The core of earth pulses at a regular interval of 15 million years, pushing up magma to the surface. This information published in the recent issue of New Scientist is interesting from the point of view of the churning of the milky ocean.
The samundra manthan or the churning of the Milky ocean happens once every chathur yuga, according to Hindu Thought. It happens as the second avatara of Vishnu as Kurma in the Krutha mahayuga.
The recent findings published in New scientist has some close resemblance to Samudra manthan. The findings are in the area of Ice land. This part in the North reminds one of the Devas pulling the rope of the Serpent that is tied to the Meru.
The allegorical information form this is that Meru is the central core of the planet earth.
It is rotated to and fro by the underground forces / stress in the northern and southern hemisphere, the North signifying Devas and the South signifying asuras!.
As a result of this churning, materials (magma) are thrown up.
What comes out initially is poisonous gases (alahala visham) – the Jyeshta devi or Moodevi! Jyeshta means first-born.
Once that stops coming out, auspicious ones starts coming out one after the other.
Shreedevi signifying wealth and prosperity emerges out.
This correlates to the precious gems and minerals that are found in the solidified magma. Particularly, the most precious gems are found embedded in volcanic lava and the magma only. The very sources for sustenance for life, namely, the rich soil is the ultimate gift of this churning.
This is named as churning of the milky ocean, perhaps because, the precious objects are formed and pushed to the surface just as how cream is formed on the surface of the milk that is churned.
What interests me in this news item is the duration of the ‘pulse’ of this churning!
It is given as 15 million years.
But according to Hindu thought, the churning of the milky ocean takes place once in 4.32 million years (that is the duration of the Chathur maha yuga).
I am waiting for the day when a new version of this news report is made putting the pulse rate at 4 + million years!!
Related posts from this blog:-
Magma pulses may reveal Earth's 'heartbeat'
- 20 May 2009
- by Catherine Brahic
EARTH may have a heartbeat. Evidence from Hawaii and Iceland hints that the planet's core may be dispatching simultaneous plumes of magma towards the surface every 15 million years or so.
If the hypothesis is true, it would revolutionise our ideas of what's happening far below our feet. Independent scientists contacted by New Scientist were split, with some scornful and others intrigued.
Rolf Mjelde of the University of Bergen and Jan Inge Faleide of the University of Oslo, both in Norway, used seismological data to measure the thickness of Earth's crust between Iceland and Greenland (see map). Iceland is on the Mid-Atlantic Ridge, where magma wells up to form fresh crust.
The measurements allowed Mjelde and Faleide to infer the past flow of magma in the plume generally thought to rise beneath Iceland.

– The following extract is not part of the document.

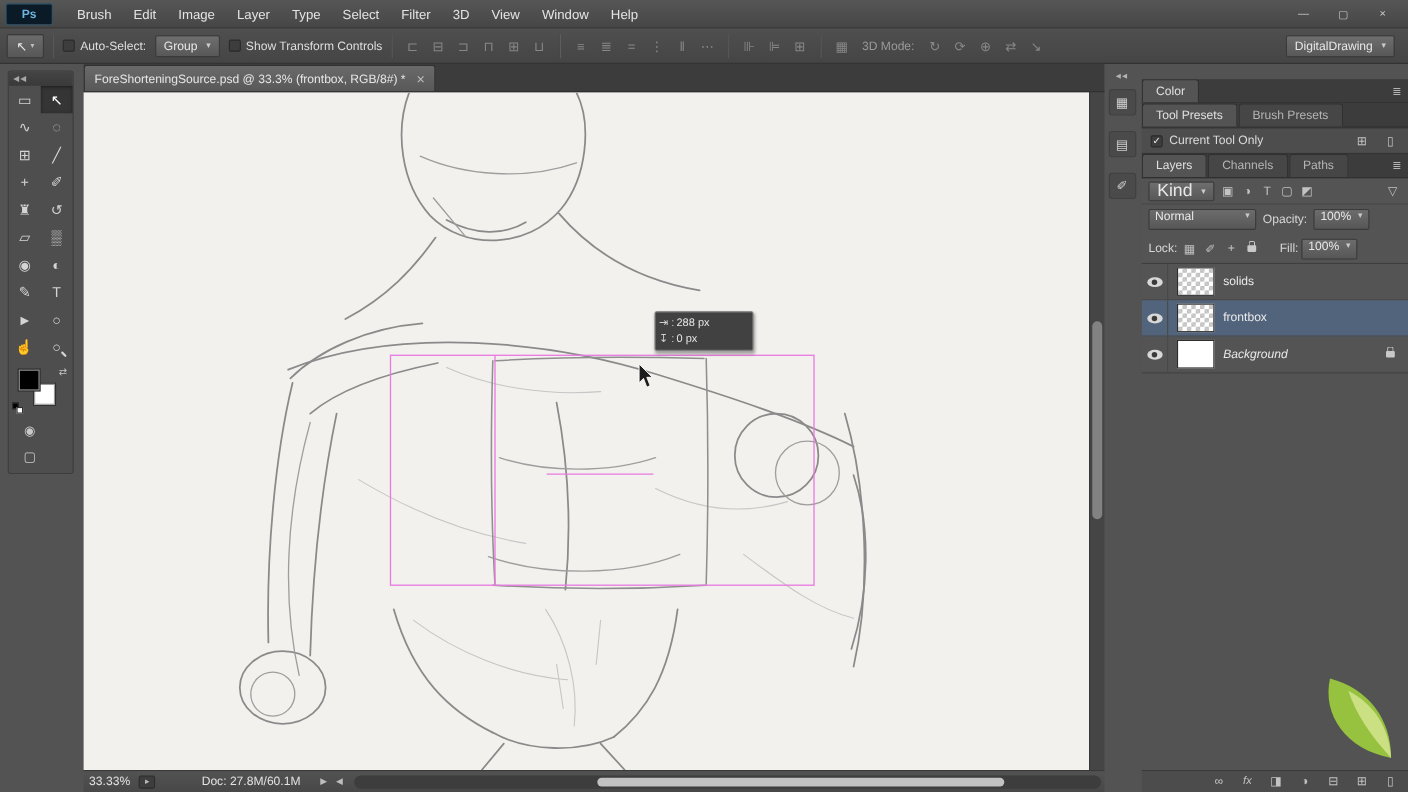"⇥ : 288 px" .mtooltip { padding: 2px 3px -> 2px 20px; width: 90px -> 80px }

When this plume is strong, it thickens the crust that it forms at the surface. They found that the crust has thickened roughly every 15 million years, suggesting the plume pulses at around that frequency.
Regular pulsing of plumes is not a new idea, but when the pair compared their results with similar pulsing in Hawaii, which also sits on a plume, they found a surprising correlation. Data collected by Emily Van Ark and Jian Lin of the Woods Hole Oceanographic Institution, Massachusetts, suggests that Hawaii's plume pulses have coincided with Iceland's (Marine Geophysical Research, DOI: 10.1007/s11001-009-9066-0).
"These two are on very different parts of the Earth, so I don't think the synchrony could be related to something in the mantle," says Mjelde. "It must relate to the core somehow. I can't see any other possibility." This would mean that the Earth's core periodically heats up the overlying mantle, generating synchronised plumes that rise to the surface at widely separated spots.
The synchrony must relate to the core somehow. I can't see any other possibility
"If correct, it would be a significant alteration from our current thoughts," says Rhodri Davies of Imperial College London. Most geologists who believe that mantle plumes exist think that pulsing can be explained by processes in the mantle alone, such as magma build-up in regions of different viscosity. "A new way of thinking would be needed," agrees Mjelde. However, several geologists contacted by New Scientist said they could not explain how the enormous pulses of heat required could be generated in the core.
There could be other explanations for the synchronicity. More detailed measurements may reveal the timings of the two plumes' pulses are close but not synchronous. Furthermore, Mike Coffin of the National Oceanography Centre in Southampton, UK, points out that the mantle is not homogeneous, so plumes leaving the core at the same time might not reach the crust at the same time.
"I am sceptical that they are co-pulsing from the evidence presented," says Huw Davies of Cardiff University, UK. Still, the idea is "potentially very exciting", he adds.